----- Given entries

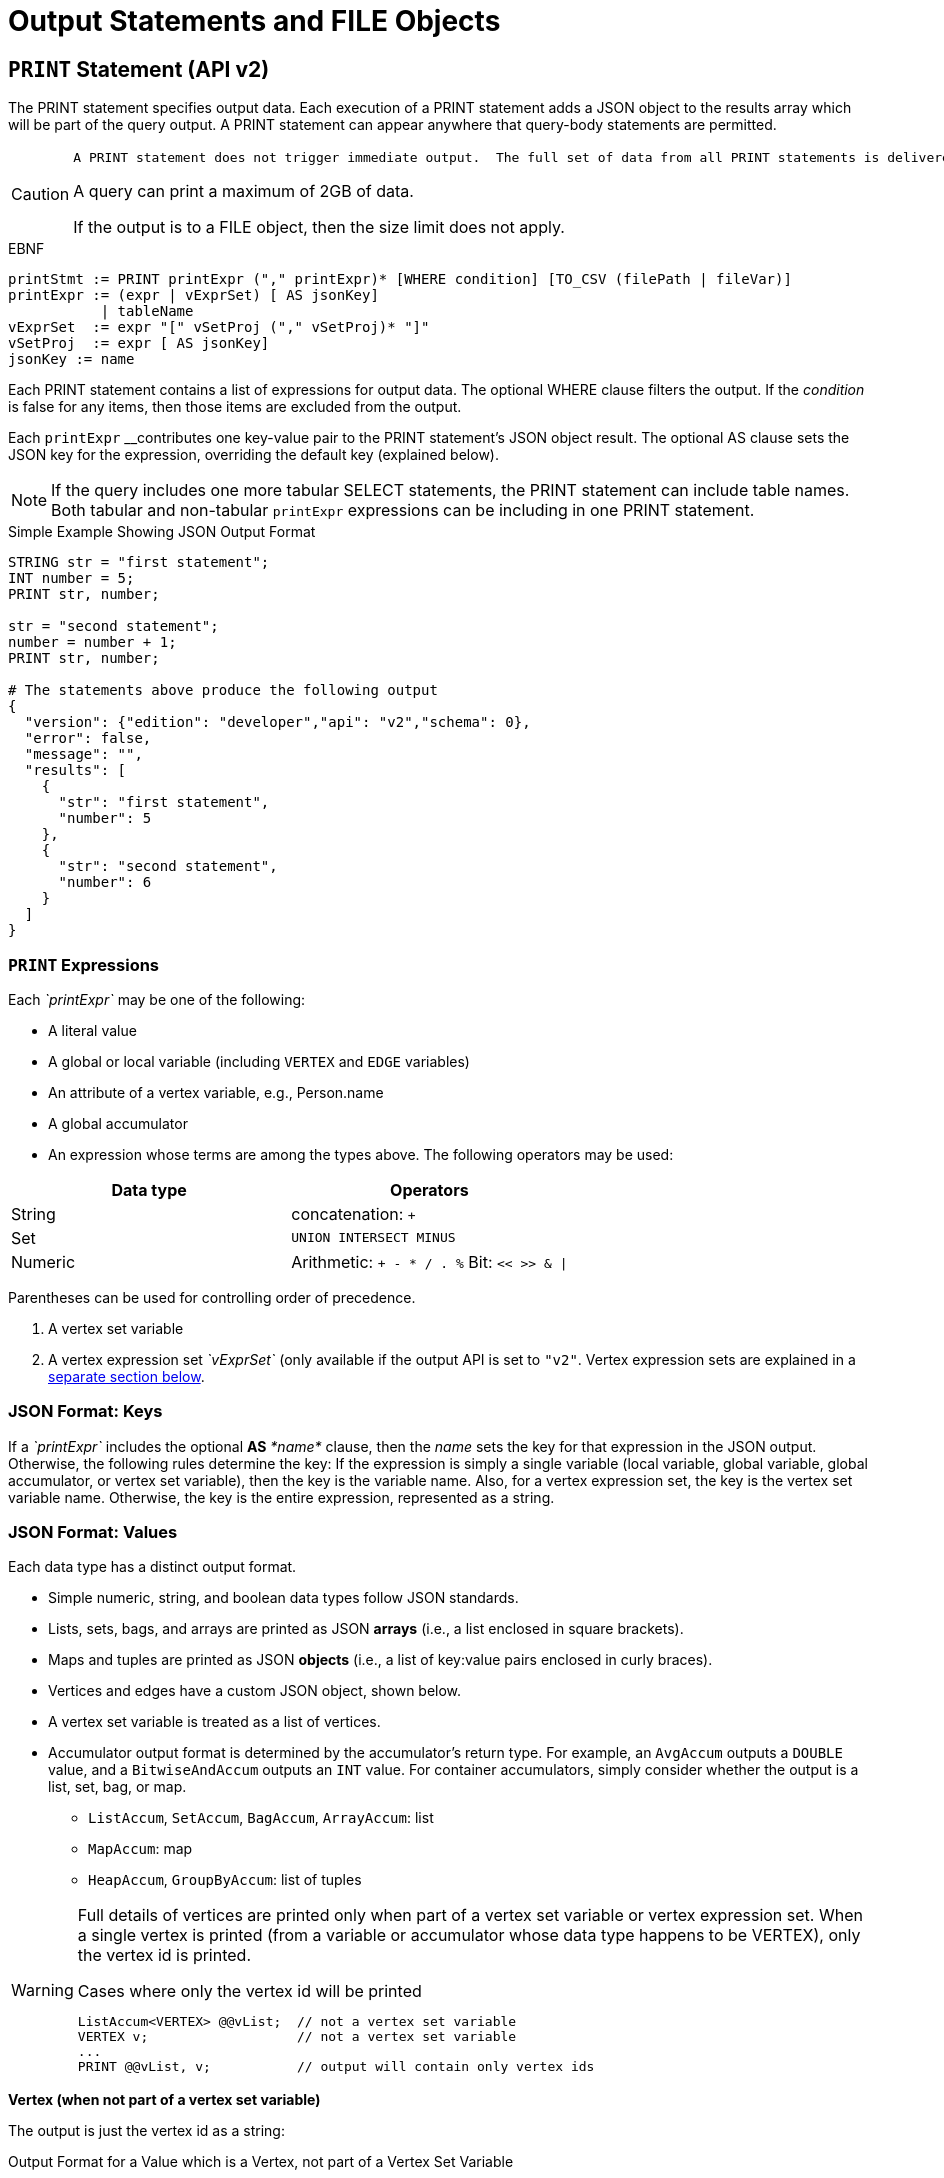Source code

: = Output Statements and FILE Objects

== `PRINT` Statement (API v2)

The PRINT statement specifies output data. Each execution of a PRINT statement adds a JSON object to the results array which will be part of the query output. A PRINT statement can appear anywhere that query-body statements are permitted.

[CAUTION]
====
 A PRINT statement does not trigger immediate output.  The full set of data from all PRINT statements is delivered at one time, when the query concludes.

A query can print a maximum of 2GB of data.

If the output is to a FILE object, then the size limit does not apply.
====

.EBNF

[source,gsql]
----
printStmt := PRINT printExpr ("," printExpr)* [WHERE condition] [TO_CSV (filePath | fileVar)]
printExpr := (expr | vExprSet) [ AS jsonKey]
           | tableName
vExprSet  := expr "[" vSetProj ("," vSetProj)* "]"
vSetProj  := expr [ AS jsonKey]
jsonKey := name
----



Each PRINT statement contains a list of expressions for output data. The optional WHERE clause filters the output. If the _condition_ is false for any items, then those items are excluded from the output.

Each `printExpr` __contributes one key-value pair to the PRINT statement's JSON object result.  The optional AS clause sets the JSON key for the expression, overriding the default key (explained below).

[NOTE]
====
If the query includes one more tabular SELECT statements, the PRINT statement can include table names. Both tabular and non-tabular `printExpr` expressions can be including in one PRINT statement.
====

.Simple Example Showing JSON Output Format

[source,gsql]
----
STRING str = "first statement";
INT number = 5;
PRINT str, number;

str = "second statement";
number = number + 1;
PRINT str, number;

# The statements above produce the following output
{
  "version": {"edition": "developer","api": "v2","schema": 0},
  "error": false,
  "message": "",
  "results": [
    {
      "str": "first statement",
      "number": 5
    },
    {
      "str": "second statement",
      "number": 6
    }
  ]
}
----



=== `PRINT` Expressions

Each _`printExpr`_ may be one of the following:

* A literal value
* A global or local variable (including `VERTEX` and `EDGE` variables)
* An attribute of a vertex variable, e.g., Person.name
* A global accumulator
* An expression whose terms are among the types above.  The following operators may be used:

|===
| Data type | Operators

| String
| concatenation: `+`

| Set
| `UNION INTERSECT MINUS`

| Numeric
| Arithmetic: `+ - * / . %`  Bit: `<< >> & \|`
|===

Parentheses can be used for controlling order of precedence.

. A vertex set variable
. A vertex expression set _`vExprSet`_ (only available if the output API is set to `"v2"`. Vertex expression sets are explained in a link:output-statements-and-file-objects.md#vertex-expression-set[separate section below].

=== JSON Format: Keys

If a _`printExpr`_ includes the optional *AS* _*name*_ clause, then the _name_ sets the key for that expression in the JSON output. Otherwise, the following rules determine the key: If the expression is simply a single variable (local variable, global variable, global accumulator, or vertex set variable), then the key is the variable name.  Also, for a vertex expression set, the key is the vertex set variable name. Otherwise, the key is the entire expression, represented as a string.

=== *JSON Format: Values*

Each data type has a distinct output format.

* Simple numeric, string, and boolean data types follow JSON standards.
* Lists, sets, bags, and arrays are printed as JSON *arrays* (i.e., a list enclosed in square brackets).
* Maps and tuples are printed as JSON *objects* (i.e., a list of key:value pairs enclosed in curly braces).
* Vertices and edges have a custom JSON object, shown below.
* A vertex set variable is treated as a list of vertices.
* Accumulator output format is determined by the accumulator's return type. For example, an `AvgAccum` outputs a `DOUBLE` value, and a `BitwiseAndAccum` outputs an `INT` value. For container accumulators, simply consider whether the output is a list, set, bag, or map.
 ** `ListAccum`, `SetAccum`, `BagAccum`, `ArrayAccum`: list
 ** `MapAccum`: map
 ** `HeapAccum`, `GroupByAccum`: list of tuples

[WARNING]
====
Full details of vertices are printed only when part of a vertex set variable or vertex expression set. When a single vertex is printed (from a variable or accumulator whose data type happens to be VERTEX), only the vertex id is printed.

.Cases where only the vertex id will be printed

[source,gsql]
----
ListAccum<VERTEX> @@vList;  // not a vertex set variable
VERTEX v;                   // not a vertex set variable
...
PRINT @@vList, v;           // output will contain only vertex ids
----


====

*Vertex (when not part of a vertex set variable)*

The output is just the vertex id as a string:

.Output Format for a Value which is a Vertex, not part of a Vertex Set Variable

[source,gsql]
----
"<vertex_id>"
----



*Vertex (as part of a vertex set variable)*

.Output Format for a Vertex as part of a Vertex Set Variable

[source,yaml]
----
{
  "v_id":   "<vertex_id>",
  "v_type": "<vertex_type>",
  "attributes": {
    <list of key:value pairs,
     one for each attribute
     or vertex-attached accumulator>
  }
}
----



*Edge*

.Output Format for a Value which is an Edge

[source,yaml]
----
{
  "e_type":    "<edge_type>",
  "directed":  <boolean_value>,
  "from_id":   "<source_vertex_id>",
  "from_type": "<source_vertex_type>",
  "to_id":     "<target_vertex_id>",
  "to_type":   "<target_vertex_type>",
  "attributes": {
    <list of key:value pairs,
     one for each attribute>
  }
}
----



*List, Set or Bag*

.Output format for a Value which is a List, Set, or Bag

[source,gsql]
----
[
  <value1>,
  <value2>,
  ...,
  <valueN>
]
----



*Map*

.Output Format for a Value which is a Map

[source,gsql]
----
{
  <key1>: <value1>,
  <key2>: <value2>,
  ...,
  <keyN>: <valueN>
}
----



*Tuple*

.Output Format for a Value which is a Tuple

[source,gsql]
----
{
  <fieldName1>: <value1>,
  <fieldName2>: <value2>,
  ...,
  <fieldNameN>: <valueN>
}
----



*Vertex Set Variable*

.Output Format for a Value which is a Vertex Set Variable

[source,gsql]
----
[
  <vertex1>,
  <vertex2>,
  ...,
  <vertexN>
]
----



=== Vertex Expression Set

A vertex expression set is a list of expressions which is applied to each vertex in a vertex set variable. The expression list is used to compute an alternative set of values to display in the "attributes" field of each vertex.

The easiest way to understand this is to consider examples containing only one term and then consider combinations. Consider the following example query. C is a vertex set variable containing the set of all company vertices. Furthermore, each vertex has a vertex-attached accumulator @count.

.Example Query for Vertex Expression Set

[source,gsql]
----
# CREATE VERTEX company(PRIMARY_ID clientId STRING, id STRING, country STRING)

CREATE QUERY vExprSet () FOR GRAPH workNet {
  SumAccum<INT> @count;
  C = {company.*};

  # include some print statements here
}
----



If we print the full vertex set, the "attributes" field of each vertex will contain 3 fields: "id", "country", and "@count".  Now consider some simple vertex expression sets:

* `PRINT C[C.country]` prints the vertex set variable C, except that the "attributes" field will contain only "country", instead of 3 fields.
* `PRINT C[C.@count]` prints the vertex set variable C, except that the "attributes" field will contain only "@count", instead of 3 fields.
* `PRINT C[C.@count AS company_count]` prints the same as above, except that the "@count" accumulator is is aliased as "company_count".
* `PRINT C[C.id, C.@count]` prints the vertex set variable C, except that the "attributes" field will contain only "id" and "@count".
* `PRINT C[C.id+"_ex", C.@count+1]` prints the vertex set variable C, except that the "attributes" field contains the following:
 ** One field consists of each vertex's id value, with the string "_ex" appended to it.
 ** Another field consists of the @count value incremented by 1.  Note: the value of @count itself has not changed, only the displayed value is incremented.

The last example illustrates the general format for a vertex expression set:

.Syntax for Vertex Expression Set

[source,gsql]
----
vExprSet  := expr "[" vSetProj {, vSetProj} "]"
vSetProj  := expr [ AS name]
----



The vertex expression set begins with the name of a vertex set variable.  It is followed by a list of attribute expressions, enclosed in square brackets. Each attribute expression follows the same rules described earlier in the Print Expressions section.  That is, each attribute expression may refer to one or more attributes or vertex-attached accumulators of the current vertices, as well as literals, local or global variables, and global accumulators. The allowed operators (for numeric, string, or set operations) are the same ones mentioned above.

The _key_ for the vertex expression set is the vertex set variable name.

The _value_ for the vertex expression set is a modified vertex set variable, where the regular "attributes" value for each vertex is replaced with a set of key:value pairs corresponding to the set of attribute expressions given in the print expression.

An example which shows all of the cases described above, in combination, is shown below.

.Print Basic Example

[source,gsql]
----
CREATE QUERY printExampleV2(VERTEX<person> v) FOR GRAPH socialNet {

  SetAccum<VERTEX> @@setOfVertices;
  SetAccum<EDGE> @postedSet;
  MapAccum<VERTEX,ListAccum<VERTEX>> @@testMap;
  FLOAT paperWidth = 8.5;
  INT paperHeight = 11;
  STRING Alpha = "ABC";

  Seed = person.*;
  A = SELECT s
      FROM Seed:s
      WHERE s.gender == "Female"
      ACCUM @@setOfVertices += s;

  B = SELECT t
      FROM Seed:s - (posted:e) -> post:t
      ACCUM s.@postedSet += e,
        @@testMap += (s -> t);

# Numeric, String, and Boolean expressions, with renamed keys:
  PRINT paperHeight*paperWidth AS PaperSize, Alpha+"XYZ" AS Letters,
    A.size() > 10 AS AsizeMoreThan10;
# Note how an expression is named if "AS" is not used:
  PRINT A.size() > 10;

# Vertex variables.  Only the vertex id is included (no attributes):
  PRINT v, @@setOfVertices;

# Map of Person -> Posts posted by that person:
  PRINT @@testMap;

# Vertex Set Variable. Each vertex has a vertex-attached accumulator, which
# happens to be a set of edges (SetAccum<EDGE>), so edge format is shown also:
  PRINT A AS VSetVarWomen;

# Vertex Set Expression. The same set of vertices as above, but with only
# one attribute plus one computed attribute:
  PRINT A[A.gender, A.@postedSet.size()] AS VSetExpr;
}
----



[NOTE]
====
Note how the results of the six PRINT statements are grouped in the JSON "results" field below:

. Each of the six PRINT statements is represented as one JSON object with the "results" array.
. When a PRINT statement has more than one expression (like the first one), the expressions may appear in the output in a different order than on the PRINT statement.
. The 2nd PRINT statement shows a key that is generated from the expression itself.
. The 3rd and 4th PRINT statements show a set of vertices (different than a vertex set variable) and a map, respectively.
. The 5th PRINT statement shows the vertex set variable A, including its vertex-attached accumulators (PRINT A).
. The 6th PRINT statement shows a vertex set expression for A, customized to include only one static attribute plus a newly computed attribute.
====

.Results from Query printExampleV2 (WITH COMMENTS ADDED)

[source,gsql]
----
GSQL > RUN QUERY printExampleV2("person1")
{
  "error": false,
  "message": "",
  "version": {
    "edition": "developer",
    "schema": 0,
    "api": "v2"
  },
  "results": [
    {
      "AsizeMoreThan10": false,
      "Letters": "ABCXYZ",
      "PaperSize": 93.5
    },
    {"A.size()>10": false},
    {
      "v": "person1",
      "@@setOfVertices": [ "person4", "person5", "person2" ]
    },
    {"@@testMap": {
      "person4": ["3"],
      "person3": ["2"],
      "person2": ["1"],
      "person1": ["0"],
      "person8": [ "7", "8" ],
      "person7": [ "9", "6" ],
      "person6": [ "10", "5" ],
      "person5": [ "4", "11" ]
    }},
    {"VSetVarWomen": [
      {
        "v_id": "person4",
        "attributes": {
          "gender": "Female",
          "id": "person4",
          "@postedSet": [{
            "from_type": "person",
            "to_type": "post",
            "directed": true,
            "from_id": "person4",
            "to_id": "3",
            "attributes": {},
            "e_type": "posted"
          }]
        },
        "v_type": "person"
      },
      {
        "v_id": "person5",
        "attributes": {
          "gender": "Female",
          "id": "person5",
          "@postedSet": [
            {
              "from_type": "person",
              "to_type": "post",
              "directed": true,
              "from_id": "person5",
              "to_id": "11",
              "attributes": {},
              "e_type": "posted"
            },
            {
              "from_type": "person",
              "to_type": "post",
              "directed": true,
              "from_id": "person5",
              "to_id": "4",
              "attributes": {},
              "e_type": "posted"
            }
          ]
        },
        "v_type": "person"
      },
      {
        "v_id": "person2",
        "attributes": {
          "gender": "Female",
          "id": "person2",
          "@postedSet": [{
            "from_type": "person",
            "to_type": "post",
            "directed": true,
            "from_id": "person2",
            "to_id": "1",
            "attributes": {},
            "e_type": "posted"
          }]
        },
        "v_type": "person"
      }
    ]},
    {"VSetExpr": [
      {
        "v_id": "person4",
        "attributes": {
          "A.@postedSet.size()": 1,
          "A.gender": "Female"
        },
        "v_type": "person"
      },
      {
        "v_id": "person5",
        "attributes": {
          "A.@postedSet.size()": 2,
          "A.gender": "Female"
        },
        "v_type": "person"
      },
      {
        "v_id": "person2",
        "attributes": {
          "A.@postedSet.size()": 1,
          "A.gender": "Female"
        },
        "v_type": "person"
      }
    ]}
  ]
}
----



=== Printing CSV to a FILE Object

Instead of printing output in JSON format, output can be written to a FILE object in comma-separated values (CSV) format. To select this option, at the end of the PRINT statement, include the keyword `TO_CSV` followed by the `FILE` object name:

.PRINT to CSV FILE syntax example

[source,gsql]
----
PRINT @@setOfVertices TO_CSV file1;
----


Each execution of the `PRINT` statement appends one line to the `FILE`. If the `PRINT` statement includes multiple expressions, then each printed value is separated from its neighbor by a comma. If an expression evaluates to a set or list, then the collection's values are delimited by single spaces. Due to the simpler format of CSV vs. JSON, the `TO_CSV` feature only supports data with a simple one- or two-dimension structure.

[WARNING]
====
Limitations of PRINT > File

* Printing a full Vertex set variable is not supported.
* If a vertex is printed, only its ID value is printed.
* If printing a vertex set's vertex-attached accumulator or a vertex set's variable, the result is a list of values, one for each vertex, separated by newlines.
* The syntax for printing a vertex set expression is currently different when printing to a file than when printing to standard output. Compare:
 ** PRINT A[A.gender]; # with brackets
 ** PRINT A.gender TO_CSV file1; # without brackets
====

[CAUTION]
====
Writing to FILE objects is optimized for parallel processing. Consequently, the order in which data is written to the FILE is not guaranteed.  Therefore, it is strongly recommended that the user design their queries such that one of these conditions is satisfied:

. The query prints only one set of data, and the order of the set is not important.
. Each line of data to print to a file includes a label which can be used to identify the data.
====

.PRINT WHERE and PRINT TO_CSV FILE Object Example

[source,gsql]
----
CREATE QUERY printExampleFile() FOR GRAPH socialNet {
  SetAccum<VERTEX> @@testSet, @@testSet2;
  ListAccum<STRING> @@strList;
  int x = 3;
  FILE file1 ("/home/tigergraph/printExampleFile.txt");

  Seed = person.*;
  A = SELECT s
      FROM Seed:s
      WHERE s.gender == "Female"
      ACCUM @@testSet += s, @@strList += s.gender;
  A = SELECT s
      FROM Seed:s
      WHERE s.gender == "Male"
      ACCUM @@testSet2 += s;

  PRINT @@testSet, @@testSet2 TO_CSV file1;  # 1st line: 2 4 5, 1 3 6 7 8 (order not guaranteed)
  PRINT x WHERE x < 0 TO_CSV file1;   # 2nd line: <skipped because no content>
  PRINT x WHERE x > 0 TO_CSV file1;   # 3rd line: 3
  PRINT @@strList TO_CSV file1;       # 4th line: Female Female Female
  PRINT A.gender TO_CSV file1;     # 5th line: Male\n Male\n Male\n Male\n Male
}
----



== `FILE println` statement

The `FILE println` statement writes data to a `FILE` object. Unlike the `PRINT` statement, which is a query-body level statement, the `FILE println` statement can be either a query-body level statement or a DML-sub-statement.

.EBNF for FILE println statement

[source,gsql]
----
printlnStmt := fileVar".println" "(" expr ("," expr)* ")"
----



`println` is a method of a FILE object variable. The `println` statement can be used either at the query-body level or a DML-sub-statement, e.g., within the ACCUM clause of a SELECT block. Each time `println` is called, it adds one new line of values to the `FILE` object, and then to the corresponding file.

The `println` function can print any expression that can be printed by a `PRINT` statement with the exception of vertex set variables. Vertex expression sets are also not applicable to the `println` function.

If the `println` statement has a list of expressions to print, it will produce a comma-separated list of values. If an expression refers to a list or set, then the output will be a list of values separated by spaces.

[WARNING]
====
The data from query-body level `FILE` print statements (either `TO_CSV` or `println`) will appear in their original order. However, due to the parallel processing of statements in an ACCUM block, the order in which `println` statements at the DML-sub-statement level are processed cannot be guaranteed.
====

[discrete]
==== Example

.File object query example

[source,gsql]
----
CREATE QUERY fileEx (STRING fileLocation) FOR GRAPH workNet {

    FILE f1 (fileLocation);
    P = {person.*};

    PRINT "header" TO_CSV f1;

    USWorkers = SELECT v FROM P:v
              WHERE v.locationId == "us"
              ACCUM f1.println(v.id, v.interestList);

    PRINT "footer" TO_CSV f1;
}
INSTALL QUERY fileEx
RUN QUERY fileEx("/home/tigergraph/files")
----



All of the `PRINT` statements in this example use the `TO_CSV` option, so there is no JSON output to the console.

.Results from Query fileEx

[source,gsql]
----
GSQL > RUN QUERY fileEx("/home/tigergraph/fileEx.txt")
{
  "error": false,
  "message": "",
  "version": {
    "edition": "developer",
    "schema": 0,
    "api": "v2"
  },
  "results": []
}
----



All the output in this case goes to the `FILE` object. In the query definition, the line `"header"` is printed first, followed by the `println` statements in the `ACCUM` clause, and `"footer"` is printed last. The output in the file follows this order because the order of query-body level statements is maintained in the output.

.File contents produced by fileEx example

[source,gsql]
----
[tigergraph@localhost]$ more /home/tigergraph/fileEx.txt
header
person7,art sport
person10,football sport
person4,football
person9,financial teaching
person1,management financial
footer
----



However, within the `ACCUM` clause itself, the order of the `println` statements is not guranteed.

== Passing a FILE Object as a Parameter

A FILE Object can be passed from one query to a subquery.  The subquery can then also write to the FILE object.

.Example: query passing a FILE object to another query

[source,gsql]
----
CREATE QUERY fileParamSub(FILE f, STRING label, INT num) FOR GRAPH socialNet {
    f.println(label, "header");
    FOREACH i IN RANGE [1,2] DO
        f.println(label, num+i);
    END;
    f.println(label, "footer");
}

CREATE QUERY fileParamMain(STRING mainlabel) FOR GRAPH socialNet {
    FILE f ("/home/tigergraph/fileParam.txt");
    f.println(mainlabel, "header");
    FOREACH i IN RANGE [1,2] DO
        f.println(mainlabel, i);
        fileParamSub(f, " sub", 10*i);
    END;
    f.println(mainlabel, "footer");
}
----



[source,text]
----
GSQL > RUN QUERY fileParamMain("main")
GSQL > EXIT

$ cat /home/tigergraph/fileParam.txt
main,header
main,1
 sub,header
 sub,11
 sub,12
 sub,footer
main,2
 sub,header
 sub,21
 sub,22
 sub,footer
main,footer
----

== `LOG` Statement

The LOG statement is another means to output data.  It works as a function that outputs information to a log file.

.EBNF for LOG statement

[source,gsql]
----
logStmt := LOG "(" condition "," argList ")"
----



The first argument of the LOG statement is a boolean condition that enables or disables logging.  This allows logging to be easily turned on/off, for uses such as debugging.  After the condition, LOG takes one or more expressions (separated by commas).  These expressions are evaluated and output to the log file.

Unlike the PRINT statement, which can only be used as a query-body statement, the LOG statement can be used as both a query-body statement and a DML-sub-statement.

The values will be recorded in the GPE log. To find the log file after the query has completed, open a Linux shell and use the command  "gadmin log gpe".  It may show you more than one log file name; use the one ending in "INFO".  Search this file for "UDF_".

.Examples

[source,gsql]
----
BOOLEAN debug = TRUE;
INT x = 10;

LOG(debug, 20);
LOG(debug, 10, x);
----



== `RETURN` Statement

.EBNF for RETURN statement

[source,gsql]
----
returnStmt := RETURN expr
----



The RETURN statement specifies data that a link:operators-and-expressions.md#subquery[_subquery_] __passes back to an outer query that called the subquery. The return type for a `RETURN` statement can be any base type or accumulator type, but *must be the same type* as indicated by the `RETURNS` clause of the subquery.

For subqueries to return a link:accumulators.md#heapaccum[`HeapAccum`] or link:accumulators.md#groupbyaccum[`GroupByAccum`], the accumulators must be link:../ddl-and-loading/defining-a-graph-schema.md#catalog-level-typedef[defined at the catalog level]. See the example below:

.Subquery Returning HeapAccum Example

[source,coffeescript]
----
TYPEDEF tuple<name string, friends int> myTuple
TYPEDEF HeapAccum<myTuple>(3, friends DESC) myHeap

CREATE QUERY subquery1() FOR GRAPH socialNet RETURNS (myHeap){
	myHeap @@heap;  	// Define the heap accumulator at the global level
	SumAccum<int> @friends;
	Start = {person.*};
	Start = select s from Start:s-(friend:e)-:t
	        accum s.@friends += 1
	        post-accum @@heap += myTuple(s.id,s.@friends);
	RETURN @@heap;
}

CREATE QUERY query1() FOR GRAPH socialNet {
	PRINT subquery1();
}
----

----------

- **Goal of the exercise**:
Starting at the first line of the records above, set down each line exactly through the one that holds "Statement (API v2)". Omit pictures.

- **Result of the task**:
Source code

: = Output Statements and FILE Objects

== `PRINT` Statement (API v2)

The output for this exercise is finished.